息子は勝ち負けのあることで、負けたときにものすごく心が乱れてしまいます。

そして、最初から勝ち負けのあることには参加しないという状態になってしまいました。

しかし、これから生きていく中でずっと勝ち続けることなんてありえませんよね。

負けることも、間違えることも、失敗することもたくさんあって、全てが大切な経験です。

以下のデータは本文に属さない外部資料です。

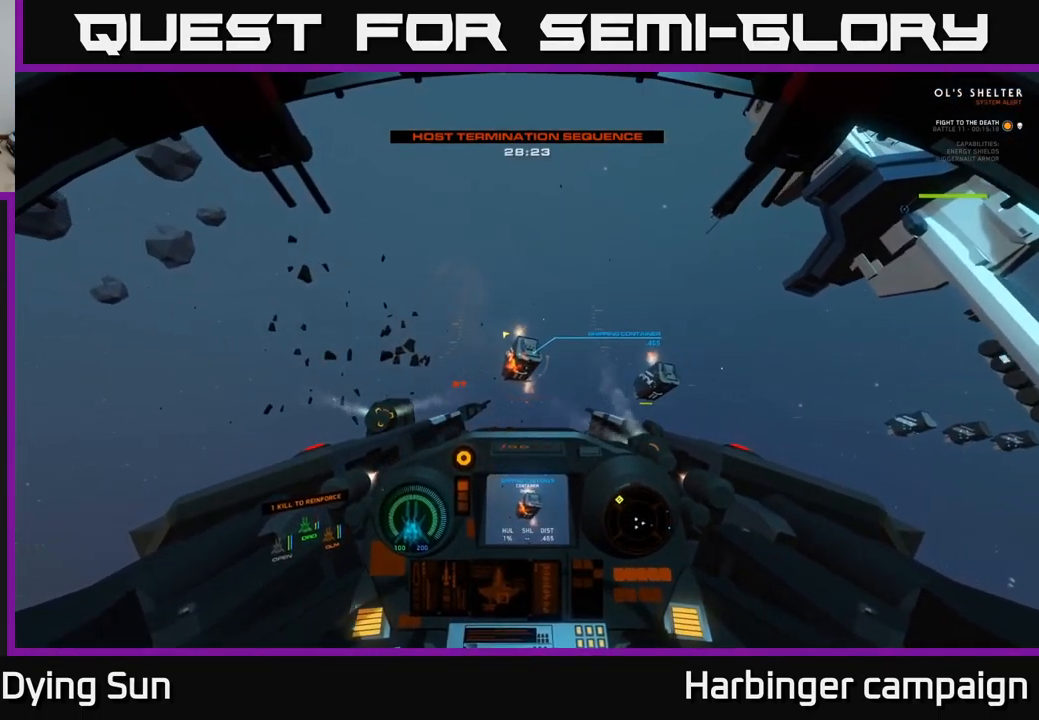
{"buttons": [], "left_stick": "center", "right_stick": "center", "events": [[50, "right_stick", "center"], [133, "left_stick", "center"], [167, "right_stick", "right"], [300, "right_stick", "center"], [333, "left_stick", "up-left"], [500, "left_stick", "center"]]}
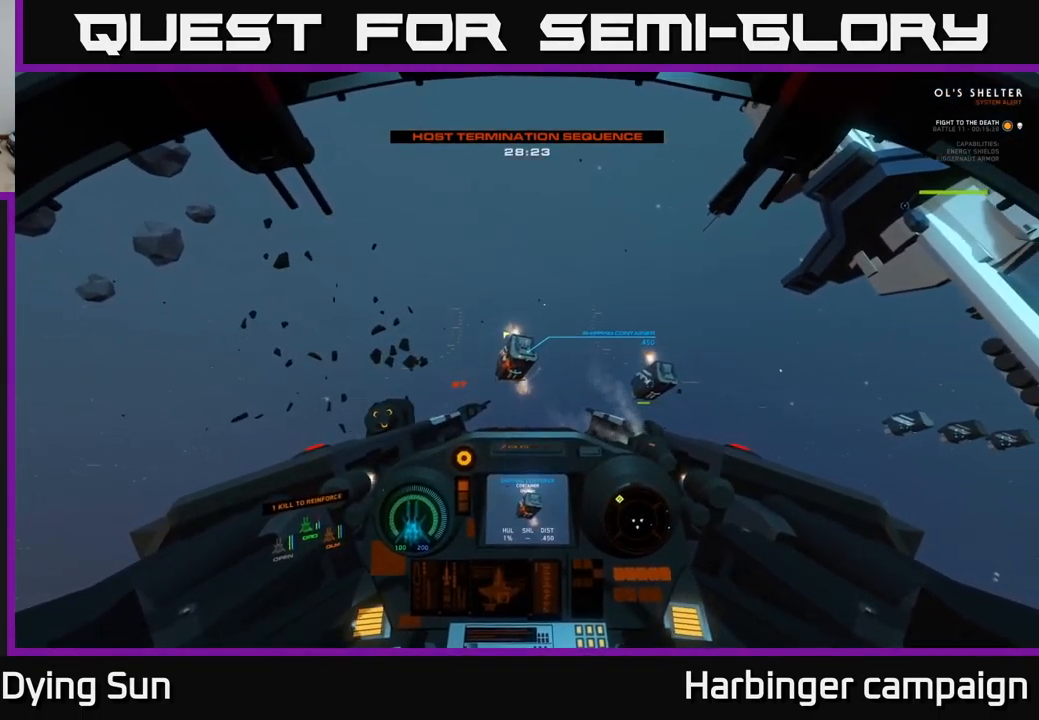
{"buttons": [], "left_stick": "center", "right_stick": "center", "events": [[33, "right_stick", "up-left"], [100, "right_stick", "center"], [267, "L2", "down"], [417, "L2", "up"]]}
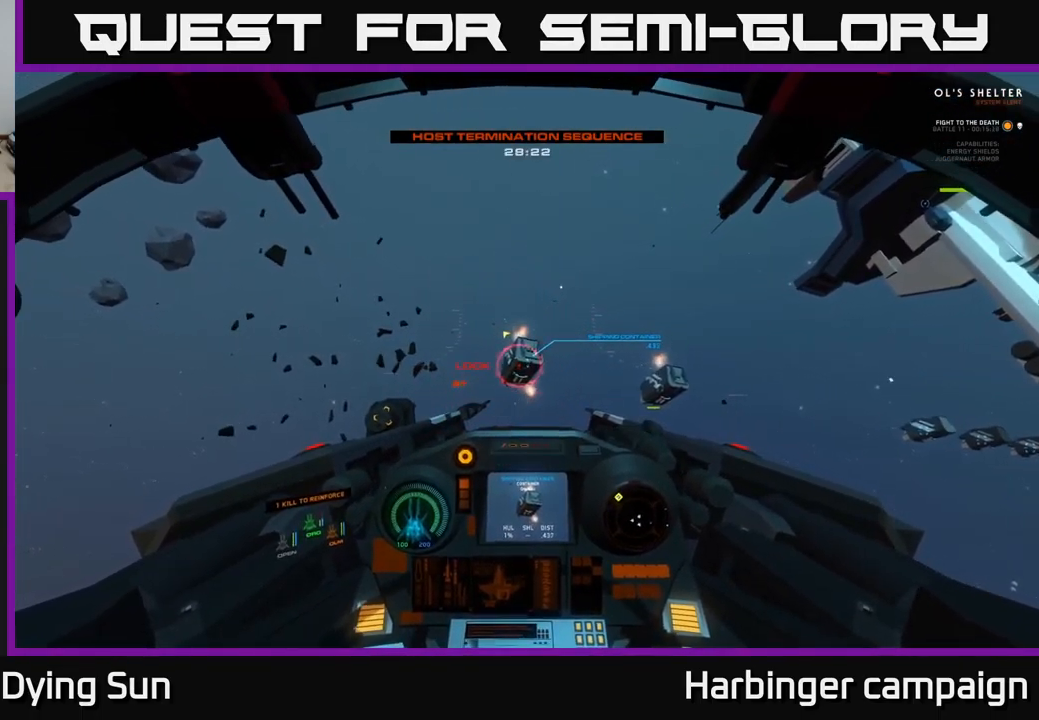
{"buttons": [], "left_stick": "center", "right_stick": "right", "events": [[117, "R2", "down"], [217, "R2", "up"], [317, "R2", "down"], [417, "R2", "up"], [450, "right_stick", "down-right"], [500, "right_stick", "right"]]}
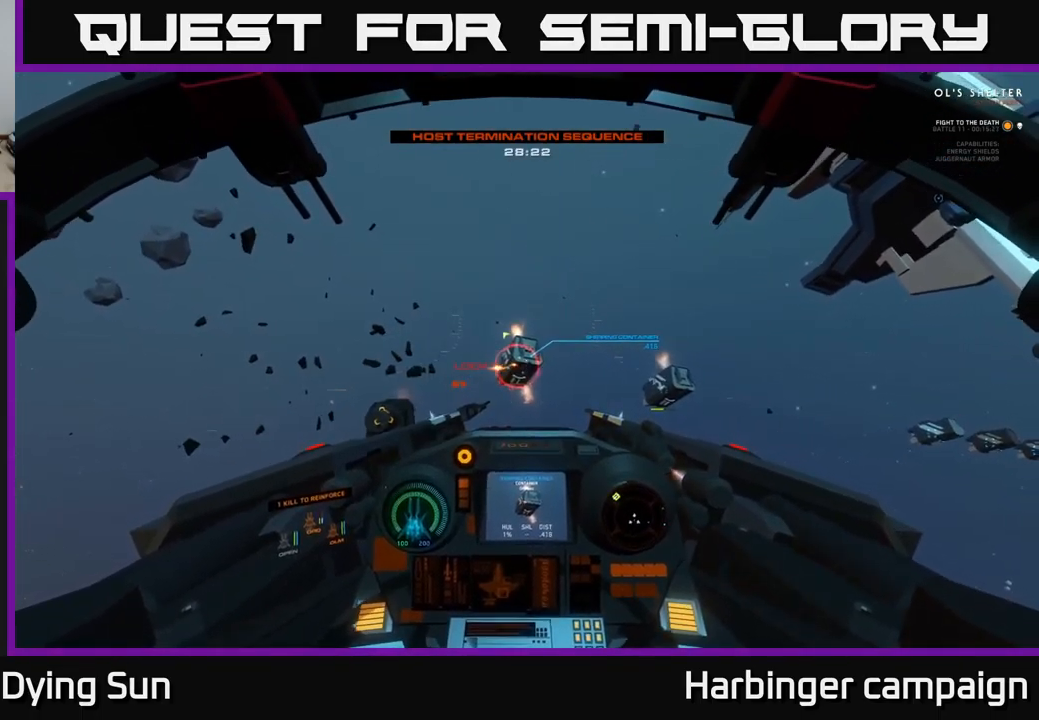
{"buttons": [], "left_stick": "center", "right_stick": "center", "events": [[500, "right_stick", "center"]]}
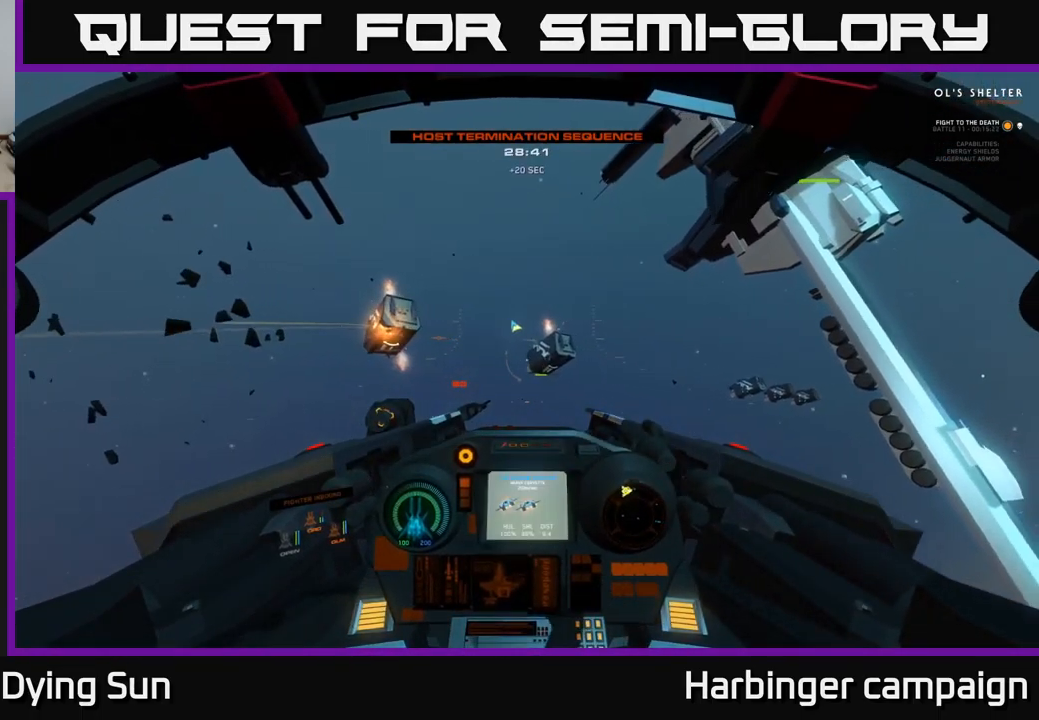
{"buttons": [], "left_stick": "center", "right_stick": "center", "events": [[50, "Y", "down"], [117, "Y", "up"], [167, "left_stick", "left"], [267, "right_stick", "left"], [283, "left_stick", "center"], [400, "right_stick", "center"]]}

少しずつでも、そういった経験に慣れてほしいという思いで作成しました。

苦手なことも、頑張ってやってみると良い気持ちになって、周りの人も喜んでくれる(応援してくれる)という結果を伝えています。

▼例文③どういう行動を取ると良いか説明する

【ともだちとなかよくするために】

どんなりゆうがあっても、ともだちをたたいたり、けったりするのはよくないことです。
もし、たたいたり、けったり、ともだちがいやがることをしてしまったら、「ごめんね」とあやまります。
○○くん(息子の名前)は、ともだちをたたきたい気もちになったら、がまんして○○くみ(支援学級の名前)ににげます。
そして、じぶんの気もちをせんせいにはなします。
いやだったことや、おこった気もちもなんでもはなしてだいじょうぶです。
せんせいやおかあさん、おとうさんは、○○くんがじぶんの気もちをはなしてくれたら、とってもうれしくなります。


〈このソーシャルストーリーを作った経緯〉

息子が小学校1年生のとき、普通級のお友達を叩いてしまうということがありました。

私は普通級の担任の先生から連絡をもらったのですが、先生は叩いた場面しか見ておらず、理由は分からなかったそうです。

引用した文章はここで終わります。